On Wednesday 31st July 2013, the Uruguayan House of Representatives approved a marijuana regulation bill, bringing it one step closer to becoming the first country in the world to legally regulate the production, distribution and sale of marijuana.
President José Mujica of the Frente Amplio (Broad Front) first proposed marijuana regulation last June as part of a 15-measure package aimed at fighting crime and public insecurity. The initial bill contained a single article, essentially putting all aspects of the market under government control. In the year since, Uruguayan lawmakers studied marijuana regulation models from around the world and redrafted the bill into a new, comprehensive, 44-article version.
The bill approved on Wednesday allows four forms of access to marijuana: medical marijuana for patients authorized by the Ministry of Public Health, domestic cultivation of 6 plants, licensed sale in pharmacies, and membership clubs where up to 45 members can collectively produce 99 plants. The bill also offers much in the way of harm and risk reduction, putting public health and safety at its center. It prohibits sales to minors, driving under the influence, and all forms of advertising. Most significantly, the bill foresees the investment of resources into health, education, treatment and prevention of problematic drug use.
Though the marijuana regulation initiative had received support from the plenario, the democratic body of the Frente Amplio (FA), and from a diverse coalition of prominent Uruguayan organizations and individuals that form part of the pro-regulation group Regulación Responsable (“Responsible Regulation”), the fate of the bill was uncertain up until the last moment. On the day of the vote, the FA remained uncertain if it had the 50 votes needed to pass, as the one dissenting FA congressmen, Darío Pérez, had still not confirmed his vote. The FA holds 50 out of 99 seats in the Lower House, and as all opposition parties had enforced party discipline against the bill, Pérez’s vote was crucial.

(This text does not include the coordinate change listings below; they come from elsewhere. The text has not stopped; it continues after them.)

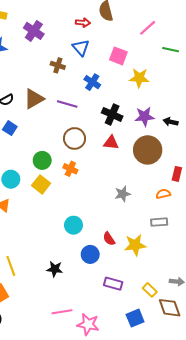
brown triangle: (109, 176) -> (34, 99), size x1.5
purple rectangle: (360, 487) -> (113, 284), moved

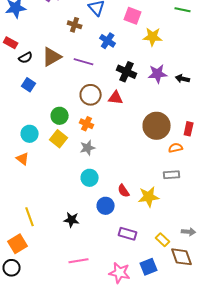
red triangle: (111, 143) -> (116, 98), moved
brown circle: (148, 150) -> (157, 126), moved
gray star: (123, 194) -> (88, 148), moved
pink star: (88, 324) -> (120, 273), moved

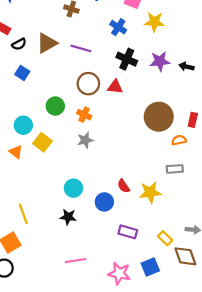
blue cross: (108, 41) -> (118, 27), moved
yellow square: (59, 139) -> (43, 142), moved
cyan circle: (90, 178) -> (73, 188), moved

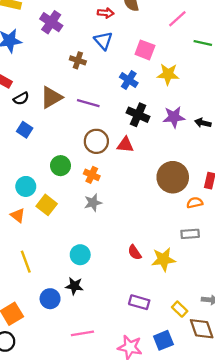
blue circle: (104, 202) -> (50, 299), moved
yellow line: (23, 214) -> (26, 262), moved

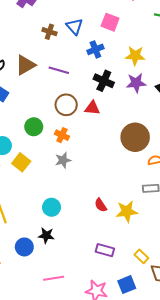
blue triangle: (103, 41) -> (75, 26), moved
yellow star: (168, 74) -> (135, 56), moved
blue cross: (129, 80) -> (95, 49), turned 35

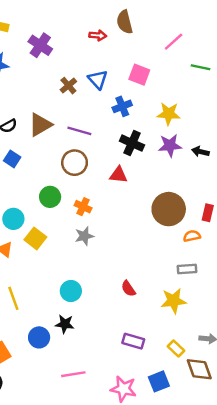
brown cross: (49, 32) -> (68, 86), turned 32
brown circle: (66, 105) -> (75, 163), moved
yellow star: (127, 211) -> (174, 301), moved

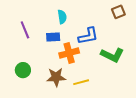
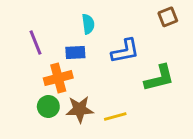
orange cross: (69, 53) -> (58, 78), moved
green L-shape: (112, 55) -> (159, 78), turned -40
green circle: (23, 70) -> (48, 106), moved

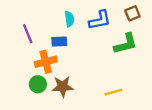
blue L-shape: (125, 51) -> (100, 20), moved
green L-shape: (159, 78) -> (126, 44), moved
yellow line: (115, 116) -> (113, 92), moved

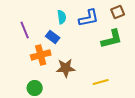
blue rectangle: (59, 41) -> (53, 37), turned 40
green circle: (38, 84) -> (35, 88), moved
brown star: (63, 87) -> (66, 68), moved

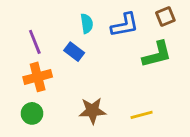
orange cross: (41, 55) -> (38, 77), moved
brown star: (66, 68) -> (92, 111), moved
green circle: (35, 88) -> (32, 113), moved

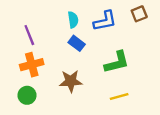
blue rectangle: (74, 52) -> (77, 43), moved
green L-shape: (157, 54) -> (117, 62), moved
brown star: (92, 111) -> (71, 81), moved

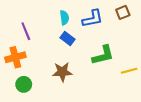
orange cross: (32, 65) -> (15, 57), moved
yellow line: (119, 96) -> (129, 71), moved

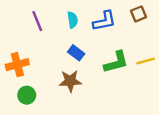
purple line: (26, 31) -> (37, 21), moved
blue rectangle: (68, 38) -> (76, 53), moved
yellow line: (129, 71) -> (146, 61), moved

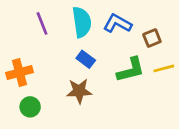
brown square: (138, 14) -> (152, 38), moved
cyan semicircle: (73, 20) -> (82, 22), size x1.6
blue L-shape: (104, 21) -> (117, 23), turned -140

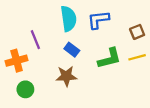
purple line: (42, 23) -> (35, 40), moved
blue L-shape: (117, 23) -> (98, 20), turned -35
brown square: (152, 38) -> (137, 32), moved

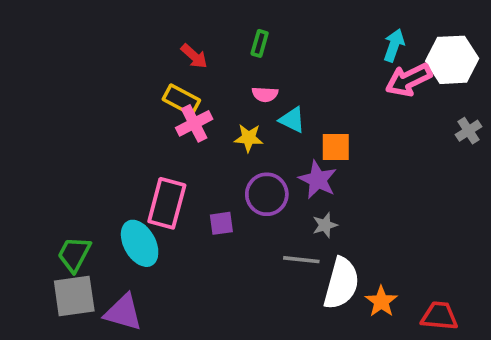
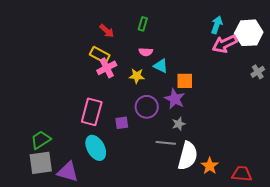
cyan ellipse: (140, 243) -> (96, 148), moved
green trapezoid: (74, 254) -> (41, 140), turned 30

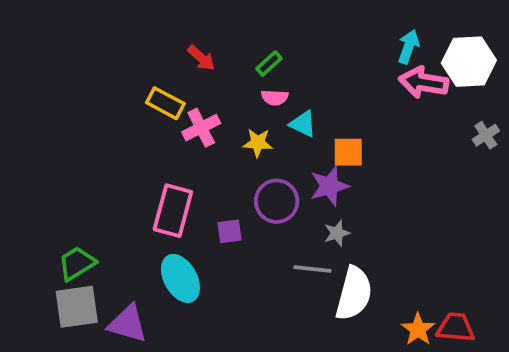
green rectangle: (143, 24) -> (269, 64), moved, turned 32
pink arrow: (225, 44) -> (424, 82), turned 35
yellow rectangle: (100, 55) -> (165, 103), moved
purple star: (175, 99) -> (329, 186), turned 30
orange star: (210, 166) -> (418, 329), moved

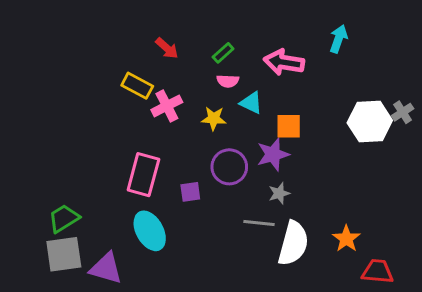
white hexagon: (469, 62) -> (370, 122), moved
pink arrow: (424, 82) -> (284, 62), moved
orange star: (418, 329) -> (346, 239), moved

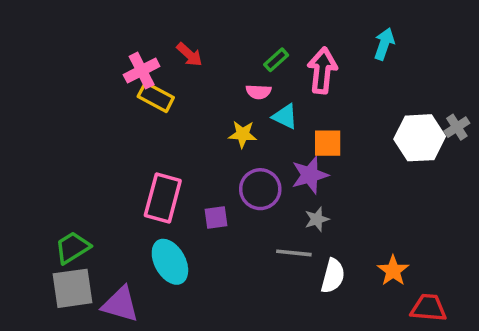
green rectangle: (223, 53) -> (276, 60), moved
pink arrow: (284, 62) -> (322, 70), turned 87
pink cross: (167, 106) -> (142, 70), moved
white semicircle: (293, 243) -> (333, 276), size x0.7

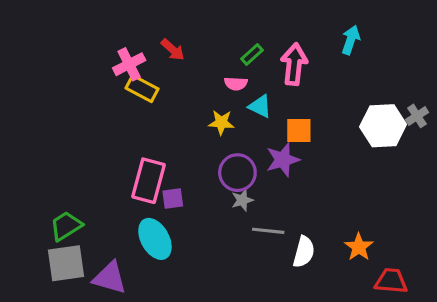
purple square: (216, 217) -> (173, 198), moved
gray star: (317, 219) -> (242, 200), moved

9 hours into the parliamentary debate, Pérez finally took the floor and, after a 20-minute, tension-filled introduction, announced that he will accompany the bill because “with or without this law, drugs will exist.” This prompted 3 opposition party congressmen to leave for the actual vote and it passed, 50-46. The bill will now go to Senate and it will most likely be approved by 2014, if not later this year.
A growing chorus of current and former Latin American political leaders is calling for an end to the war on drugs and a search for alternatives. Presidents Juan Manuel Santos in Colombia and Otto Pérez Molina in Guatemala have joined former presidents Fernando Henrique Cardoso (Brazil), César Gaviria (Colombia), Ernesto Zedillo (Mexico), and Ricardo Lagos (Chile) in saying the time has come to “break the taboo” on exploring alternatives to the failed war on drugs. In May, the Organization of American States produced a report commissioned by heads of state of the region that predicted a likely hemispheric move towards marijuana legalization in the coming years. By approving this measure, Uruguay will take the broad regional discussion on alternatives to drug prohibition one step further and will represent a concrete advance in line with growing global anti-drug war rhetoric.